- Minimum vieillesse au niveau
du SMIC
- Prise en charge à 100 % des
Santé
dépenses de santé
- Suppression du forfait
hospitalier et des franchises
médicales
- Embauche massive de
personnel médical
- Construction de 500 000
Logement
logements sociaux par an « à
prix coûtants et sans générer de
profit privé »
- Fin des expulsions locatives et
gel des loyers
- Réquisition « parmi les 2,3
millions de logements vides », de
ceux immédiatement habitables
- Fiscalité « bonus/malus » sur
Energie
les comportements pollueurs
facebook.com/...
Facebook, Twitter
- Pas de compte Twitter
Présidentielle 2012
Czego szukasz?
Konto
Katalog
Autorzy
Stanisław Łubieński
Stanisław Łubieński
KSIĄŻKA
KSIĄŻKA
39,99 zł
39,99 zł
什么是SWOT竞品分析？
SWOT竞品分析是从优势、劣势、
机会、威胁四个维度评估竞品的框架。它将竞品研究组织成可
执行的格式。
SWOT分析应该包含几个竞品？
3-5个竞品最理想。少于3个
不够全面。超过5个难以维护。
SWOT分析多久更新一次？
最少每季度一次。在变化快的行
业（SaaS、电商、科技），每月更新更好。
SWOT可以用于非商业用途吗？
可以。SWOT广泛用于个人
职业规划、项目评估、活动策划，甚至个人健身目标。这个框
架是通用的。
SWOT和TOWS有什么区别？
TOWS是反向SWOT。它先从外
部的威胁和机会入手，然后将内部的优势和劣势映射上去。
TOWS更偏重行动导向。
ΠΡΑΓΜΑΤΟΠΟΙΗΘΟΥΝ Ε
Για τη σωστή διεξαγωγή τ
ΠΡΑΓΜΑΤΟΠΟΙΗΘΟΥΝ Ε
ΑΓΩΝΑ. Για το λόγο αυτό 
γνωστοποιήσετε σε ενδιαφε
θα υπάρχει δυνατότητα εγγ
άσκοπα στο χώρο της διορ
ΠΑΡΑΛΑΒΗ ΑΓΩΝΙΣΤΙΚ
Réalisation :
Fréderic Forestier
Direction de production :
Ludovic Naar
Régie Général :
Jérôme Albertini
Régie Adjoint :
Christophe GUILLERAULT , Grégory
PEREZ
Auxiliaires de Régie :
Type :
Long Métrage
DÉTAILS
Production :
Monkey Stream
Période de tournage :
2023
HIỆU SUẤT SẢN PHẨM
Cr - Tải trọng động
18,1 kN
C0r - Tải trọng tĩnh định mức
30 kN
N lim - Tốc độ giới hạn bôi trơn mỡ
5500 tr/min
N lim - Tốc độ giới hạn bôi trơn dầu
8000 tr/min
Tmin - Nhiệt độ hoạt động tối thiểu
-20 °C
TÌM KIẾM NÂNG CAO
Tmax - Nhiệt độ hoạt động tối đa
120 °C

.....

Your assignment — Rewrite the text of all the records above as a JSON list of strings, one string per line, leaving out any blank lines.

Problem solution —
[
  "- Minimum vieillesse au niveau",
  "du SMIC",
  "- Prise en charge à 100 % des",
  "Santé",
  "dépenses de santé",
  "- Suppression du forfait",
  "hospitalier et des franchises",
  "médicales",
  "- Embauche massive de",
  "personnel médical",
  "- Construction de 500 000",
  "Logement",
  "logements sociaux par an « à",
  "prix coûtants et sans générer de",
  "profit privé »",
  "- Fin des expulsions locatives et",
  "gel des loyers",
  "- Réquisition « parmi les 2,3",
  "millions de logements vides », de",
  "ceux immédiatement habitables",
  "- Fiscalité « bonus/malus » sur",
  "Energie",
  "les comportements pollueurs",
  "facebook.com/...",
  "Facebook, Twitter",
  "- Pas de compte Twitter",
  "Présidentielle 2012",
  "Czego szukasz?",
  "Konto",
  "Katalog",
  "Autorzy",
  "Stanisław Łubieński",
  "Stanisław Łubieński",
  "KSIĄŻKA",
  "KSIĄŻKA",
  "39,99 zł",
  "39,99 zł",
  "什么是SWOT竞品分析？",
  "SWOT竞品分析是从优势、劣势、",
  "机会、威胁四个维度评估竞品的框架。它将竞品研究组织成可",
  "执行的格式。",
  "SWOT分析应该包含几个竞品？",
  "3-5个竞品最理想。少于3个",
  "不够全面。超过5个难以维护。",
  "SWOT分析多久更新一次？",
  "最少每季度一次。在变化快的行",
  "业（SaaS、电商、科技），每月更新更好。",
  "SWOT可以用于非商业用途吗？",
  "可以。SWOT广泛用于个人",
  "职业规划、项目评估、活动策划，甚至个人健身目标。这个框",
  "架是通用的。",
  "SWOT和TOWS有什么区别？",
  "TOWS是反向SWOT。它先从外",
  "部的威胁和机会入手，然后将内部的优势和劣势映射上去。",
  "TOWS更偏重行动导向。",
  "ΠΡΑΓΜΑΤΟΠΟΙΗΘΟΥΝ Ε",
  "Για τη σωστή διεξαγωγή τ",
  "ΠΡΑΓΜΑΤΟΠΟΙΗΘΟΥΝ Ε",
  "ΑΓΩΝΑ. Για το λόγο αυτό ",
  "γνωστοποιήσετε σε ενδιαφε",
  "θα υπάρχει δυνατότητα εγγ",
  "άσκοπα στο χώρο της διορ",
  "ΠΑΡΑΛΑΒΗ ΑΓΩΝΙΣΤΙΚ",
  "Réalisation :",
  "Fréderic Forestier",
  "Direction de production :",
  "Ludovic Naar",
  "Régie Général :",
  "Jérôme Albertini",
  "Régie Adjoint :",
  "Christophe GUILLERAULT , Grégory",
  "PEREZ",
  "Auxiliaires de Régie :",
  "Type :",
  "Long Métrage",
  "DÉTAILS",
  "Production :",
  "Monkey Stream",
  "Période de tournage :",
  "2023",
  "HIỆU SUẤT SẢN PHẨM",
  "Cr - Tải trọng động",
  "18,1 kN",
  "C0r - Tải trọng tĩnh định mức",
  "30 kN",
  "N lim - Tốc độ giới hạn bôi trơn mỡ",
  "5500 tr/min",
  "N lim - Tốc độ giới hạn bôi trơn dầu",
  "8000 tr/min",
  "Tmin - Nhiệt độ hoạt động tối thiểu",
  "-20 °C",
  "TÌM KIẾM NÂNG CAO",
  "Tmax - Nhiệt độ hoạt động tối đa",
  "120 °C"
]